課題の目的 »
変形性股関節症の治療についての本文によると、人工関節置換術の入院期間はどのくらいか答えてください。

本文 »
>>>

立ち上がるのがつらい、歩きはじめに脚のつけ根やお尻に違和感がある。それは
「変形性股関節症」の初期症状かもしれません。放っておくと症状が進行し、座っていても痛い、歩くのがつらくて外出もままならない状態に。
早期発見で治療ができればいいのですが、一時的に痛みが軽くなることもあり病院に行くのが遅れることもあります。
日常動作に欠かせない股関節。痛みを軽減し、少しでも進行を遅らせるための治療法について松﨑医師にうかがいました。
初期段階では症状をやわらげる保存療法
痛みをやわらげることで関節への負担を減らし、症状が進行するのを防ぎます。保存療法は保険適用となります。
筋力をつける運動療法
前回お話しをした予防法と同じで、股関節への負担を減らすために筋力をつけることが大切です。股関節まわりの筋肉を鍛える運動や、可動域を広げるためのストレッチなどを指導します。自己流ではかえって悪化してしまうこともあるので、必ず医師や理学療法士の指導を受けて行いましょう。
同時に食事や生活習慣を見直し、体重が増えないようにしてください。
痛みをおさえる薬物療法
痛みがあると行動に制限が出てしまいますし、痛みがある部位をかばうように歩くため骨の変形を促してしまいます。骨のダメージを食い止める薬は残念ながらありませんので、痛みをおさえる内服薬や注射、湿布などを処方し、患者様の負担を減らします。
非ステロイド性抗炎症薬(NSAIDS)やアセトアミノフェン、鎮痛薬を主に用います。
ちなみに変形性膝関節症は、ヒアルロン酸注射で炎症を抑える方法を用いることがありますが、変形性股関節症ではこの治療法は認められていません。
血液の流れをよくする物理療法
温熱療法や電気刺激療法で股関節まわりの血行を促し、筋肉の柔軟性を高めて痛みを和らげる治療法です。
股関節まわりを温めてから運動をするとより効果を発揮すると言われています。
症状が進行した場合は手術療法を検討
生活習慣の見直し、運動療法、薬物療法によって痛みが軽減されない、症状が進行し日常生活に支障がある場合は、手術療法を検討します。
手術療法には大きく分けて関節を温存する「骨切り術」と、関節を人工のものに置き換える「人工関節置換術」があります。骨切り術は自分の関節を温存することができる一方で、治療期間が長いこと、将来、症状が進行して人工関節置換術をする可能性が高いことなどデメリットがあります。
軟骨がなくなった末期症状や60歳以上に適応する人工関節置換術
症状がかなり進行している場合は人工関節置換術を検討します。股関節を人工関節に置き換える手術で、全身麻酔で行います。入院は3週間ほど、日常生活が送れるまでには3カ月から6カ月はかかります。
切開方法は、後、前、側面と3方向からのアプローチがあり、どこから切開するかによって術後のケアが異なります。

<<<

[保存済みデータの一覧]

>>>

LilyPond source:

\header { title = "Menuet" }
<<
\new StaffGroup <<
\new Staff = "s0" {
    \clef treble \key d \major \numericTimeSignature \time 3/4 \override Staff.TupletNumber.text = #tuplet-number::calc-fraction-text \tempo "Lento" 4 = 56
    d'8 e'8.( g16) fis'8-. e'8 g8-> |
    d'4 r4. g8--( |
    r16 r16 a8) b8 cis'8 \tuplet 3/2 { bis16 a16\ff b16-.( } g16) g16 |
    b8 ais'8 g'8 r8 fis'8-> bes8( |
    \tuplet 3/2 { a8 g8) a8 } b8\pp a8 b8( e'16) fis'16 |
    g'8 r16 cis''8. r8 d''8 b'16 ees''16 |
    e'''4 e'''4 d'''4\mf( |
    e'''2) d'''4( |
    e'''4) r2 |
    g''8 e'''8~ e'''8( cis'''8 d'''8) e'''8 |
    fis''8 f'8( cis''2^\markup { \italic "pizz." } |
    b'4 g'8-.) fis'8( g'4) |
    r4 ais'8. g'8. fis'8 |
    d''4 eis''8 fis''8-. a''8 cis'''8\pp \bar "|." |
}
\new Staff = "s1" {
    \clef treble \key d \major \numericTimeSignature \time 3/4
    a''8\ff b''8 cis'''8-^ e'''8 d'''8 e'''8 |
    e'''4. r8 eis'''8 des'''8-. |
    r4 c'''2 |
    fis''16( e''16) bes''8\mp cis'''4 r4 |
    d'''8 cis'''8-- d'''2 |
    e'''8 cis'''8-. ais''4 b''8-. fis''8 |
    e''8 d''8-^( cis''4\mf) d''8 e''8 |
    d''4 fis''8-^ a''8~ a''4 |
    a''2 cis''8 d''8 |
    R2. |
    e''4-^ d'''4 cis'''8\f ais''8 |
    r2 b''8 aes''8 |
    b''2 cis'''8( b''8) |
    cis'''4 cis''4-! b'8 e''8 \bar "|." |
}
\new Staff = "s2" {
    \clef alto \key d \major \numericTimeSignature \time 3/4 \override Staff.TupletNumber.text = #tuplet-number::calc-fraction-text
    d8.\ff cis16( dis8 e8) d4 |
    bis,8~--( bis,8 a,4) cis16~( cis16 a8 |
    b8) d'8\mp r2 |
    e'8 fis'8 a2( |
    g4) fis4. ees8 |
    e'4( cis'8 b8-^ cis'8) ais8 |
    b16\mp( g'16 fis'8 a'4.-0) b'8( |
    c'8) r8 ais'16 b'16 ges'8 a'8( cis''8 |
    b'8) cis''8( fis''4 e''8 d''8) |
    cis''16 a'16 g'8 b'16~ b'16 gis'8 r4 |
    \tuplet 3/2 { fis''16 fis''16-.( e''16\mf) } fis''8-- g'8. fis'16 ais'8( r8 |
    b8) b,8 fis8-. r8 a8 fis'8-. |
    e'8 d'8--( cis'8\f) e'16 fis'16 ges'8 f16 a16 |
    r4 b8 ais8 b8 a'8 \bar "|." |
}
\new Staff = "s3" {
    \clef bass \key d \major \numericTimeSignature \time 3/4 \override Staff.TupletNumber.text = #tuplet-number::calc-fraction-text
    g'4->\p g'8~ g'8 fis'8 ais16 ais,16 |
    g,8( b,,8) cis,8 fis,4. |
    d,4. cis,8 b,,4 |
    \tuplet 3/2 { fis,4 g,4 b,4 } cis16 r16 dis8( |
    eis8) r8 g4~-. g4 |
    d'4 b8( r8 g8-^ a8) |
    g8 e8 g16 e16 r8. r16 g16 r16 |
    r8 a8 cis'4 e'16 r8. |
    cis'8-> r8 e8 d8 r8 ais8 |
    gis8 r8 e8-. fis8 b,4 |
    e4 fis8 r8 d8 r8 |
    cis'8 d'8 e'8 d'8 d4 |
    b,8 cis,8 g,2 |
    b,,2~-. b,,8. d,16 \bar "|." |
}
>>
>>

<<<

記述回答 »
3週間ほどです。